We will also be upstreaming the changes we made to wasmtime's wmemcheck tool so it can be used to help debug memory issues in the context of Swift's memory allocation scheme.

3 Likes

I wanted to bring this thread to a close for anyone who finds themselves in a similar situation. Thanks to @austintatious, @sspringer, and @kateinoigakukun for your help with this!
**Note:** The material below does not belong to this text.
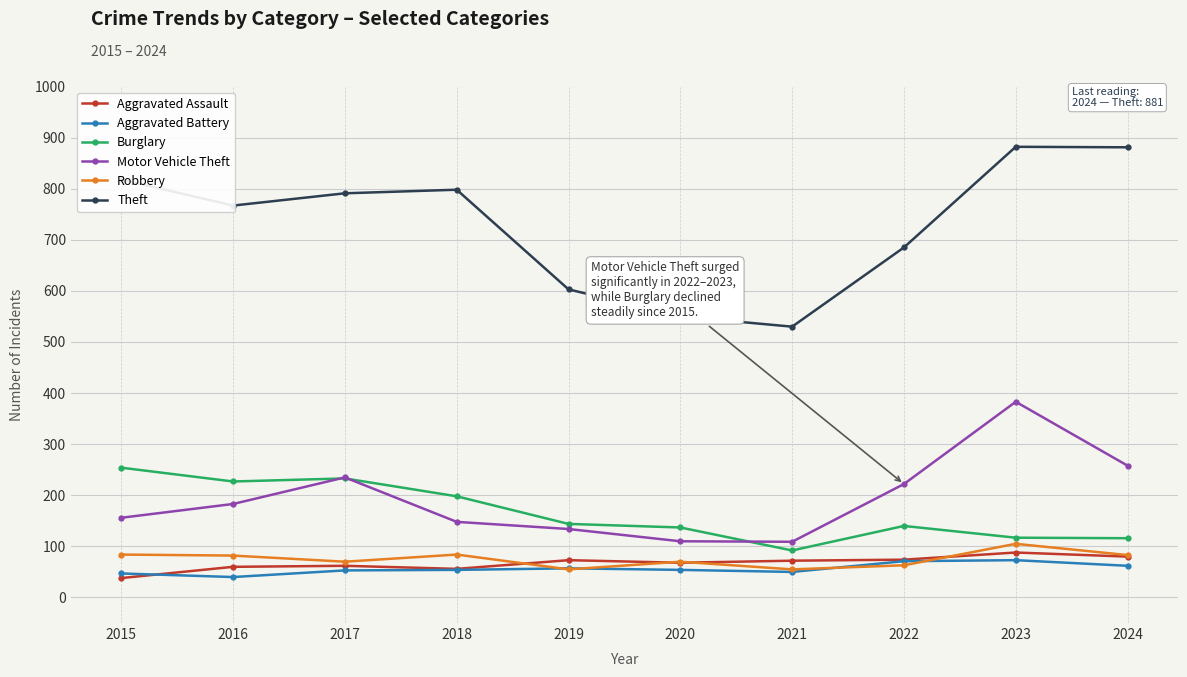

What is the smallest value displayed?

38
The original post provides a small sample program that uses XMLParser to parse a simple XML payload. It directed use of wasmtime and its wmemcheck feature to show that parsing the small payload was causing memory corruption:

This was incorrect. We had not sufficiently prepared the wmemcheck feature with the environment needed to deal with every avenue that Swift uses to allocate memory. We had the tool working for several simple string manipulation programs, which executed without issue, and assumed we had covered the differences between Swift and Rust sufficiently to detect invalid memory accesses. Further inspection revealed that, in addition to malloc, calloc, realloc and free, Swift and Foundation make use of posix_memalign, malloc_usable_size and aligned_alloc in other contexts. These were not being included in the memory checks, and so XMLParser, _CFXMLInterface, and/or libxml2 appeared to be at fault. We are in the process of re-contributing our changes to wasmtime so others can benefit:

Ultimately, our own implementation of a type conforming to XMLParserDelegate was at fault. Refactoring the delegate methods, converting an instance of recursive parsing to manual stack parsing, and using an indirect enum for our output tree type, reduced the stack usage of the parser sufficiently for use with the default Wasm build settings. Though, anyone finding this later may want to experiment with varying stack sizes as well:

https://book.swiftwasm.org/getting-started/troubleshooting.html#3-stack-overflow-is-occurring

Hopefully the contributions to wasmtime will be useful to others. If anything specific to the SwiftWasm project can be learned from this, the fact that this issue was not immediately apparent as a stack overflow is telling. It was surprisingly easy to have a non-recursive method overflow the stack, and that manifesting as stack corruption (and even executable code corruption on our case!) instead of a page fault, is a foot-gun.

Wrapping from memory location zero to 0xFFFFFFFF, and causing a page fault, is one solution, if the stack is situated there. I tried using the stack-first option that carton uses to get this functionality, but did not find that the option worked in my case, and it is not the default for the SwiftWasm toolchain, so it would only help a user if they already suspected stack overflow anyway.

The carton library is a great getting-started tool, but ultimately the magic of Wasm is that it can be executed in many different environments, so more tooling to support debugging those execution environments when using Swift instead of Rust is key to maturing the toolchain. Maybe those tools exist, and I just didn't find them. If anyone has Wasm/Wasi tooling for debugging production Swift code that is compiled to Wasm, please do tell!

6 Likes

Thank you for writing this up! That's a really interesting story.
Also wmemcheck improvements are definitely helpful for me, thanks for your upstreaming work!

Agree. Given that other language drivers pass -stack-first by default, it might be considerable to do it in swift-driver too.